所示文段:
________________________

对于kernel4.4以下的版本,需要修改usb驱动,创建/dev/android_adb设备节点。
--- a/drivers/usb/gadget/android.c
+++ b/drivers/usb/gadget/android.c
@@ -48,6 +48,11 @@
#include "rndis.c"
#include "u_ether.c"
+/* YUNOS BEGIN */
+//##[BugID:11339403](add /dev/android_adb supported)
+#include "f_adb.c"
+/*??YUNOS END */
+
MODULE_AUTHOR("Mike Lockwood");
MODULE_DESCRIPTION("Android Composite USB Driver");
MODULE_LICENSE("GPL");
@@ -382,6 +387,116 @@ static void functionfs_release_dev_callback(struct ffs_data *ffs_data)
{
}
+/* YUNOS BEGIN */
+//##[BugID:11339403](add /dev/android_adb supported)
+#if 1
+struct adb_data {
+ bool opened;
+ bool enabled;
+};
+
+static int
+adb_function_init(struct android_usb_function *f,
+ struct usb_composite_dev *cdev)
+{
+ f->config = kzalloc(sizeof(struct adb_data), GFP_KERNEL);
+ if (!f->config)

________________________

提供的数据:
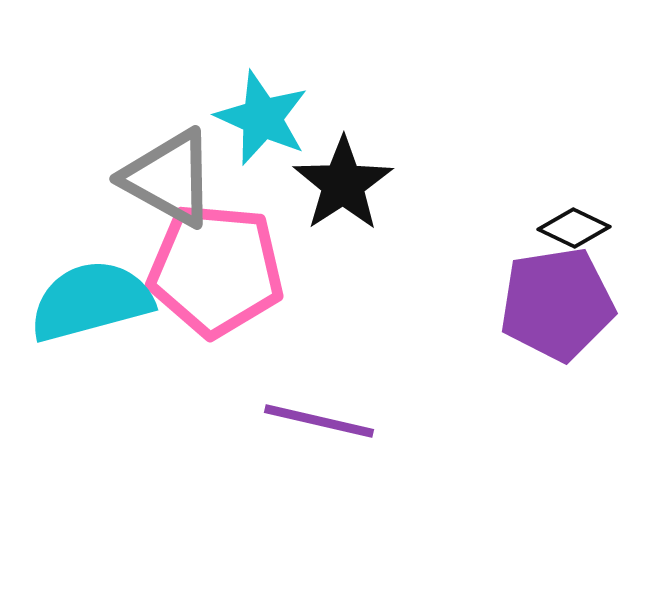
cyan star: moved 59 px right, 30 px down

________________________

简短问题 A:
请把USB驱动补丁中以“对于kernel4.4以下的版本”开头的那段文字改写得更简短，保留其主要信息。
简短问题 B:
根据USB驱动补丁回答下列问题，每题一行，答案按相同编号标注。
(i) 补丁在android.c中新增了对哪个文件的#include？
(ii) MODULE_AUTHOR中写的作者是谁？
(iii) 结构体adb_data包含哪两个成员？
简短问题 C:
请从USB驱动补丁最后一行“if (!f->config)”之后续写这段代码。

预期输出 A:
kernel4.4以下版本需修改usb驱动，创建/dev/android_adb设备节点。

预期输出 B:
(i) f_adb.c
(ii) Mike Lockwood
(iii) bool opened 和 bool enabled

预期输出 C:
+ return -ENOMEM;
+
+ return adb_setup();
+}
+
+static void adb_function_cleanup(struct android_usb_function *f)
+{
+ adb_cleanup();
+ kfree(f->config);
+}
+
+static int
+adb_function_bind_config(struct android_usb_function *f,
+ struct usb_configuration *c)
+{
+ return adb_bind_config(c);
+}
+
+static void adb_android_function_enable(struct android_usb_function *f)
+{
+/* This patch cause WHQL fail */
+#if 0
+ struct android_dev *dev = _android_dev;
+ struct adb_data *data = f->config;
+
+ data->enabled = true;
+
+ /* Disable the gadget until adbd is ready */
+ if (!data->opened)
+ android_disable(dev);
+#endif
+}
+
+static void adb_android_function_disable(struct android_usb_function *f)
+{
+/* This patch cause WHQL fail */
+#if 0
+ struct android_dev *dev = _android_dev;
+ struct adb_data *data = f->config;
+
+ data->enabled = false;
+
+ /* Balance the disable that was called in closed_callback */
+ if (!data->opened)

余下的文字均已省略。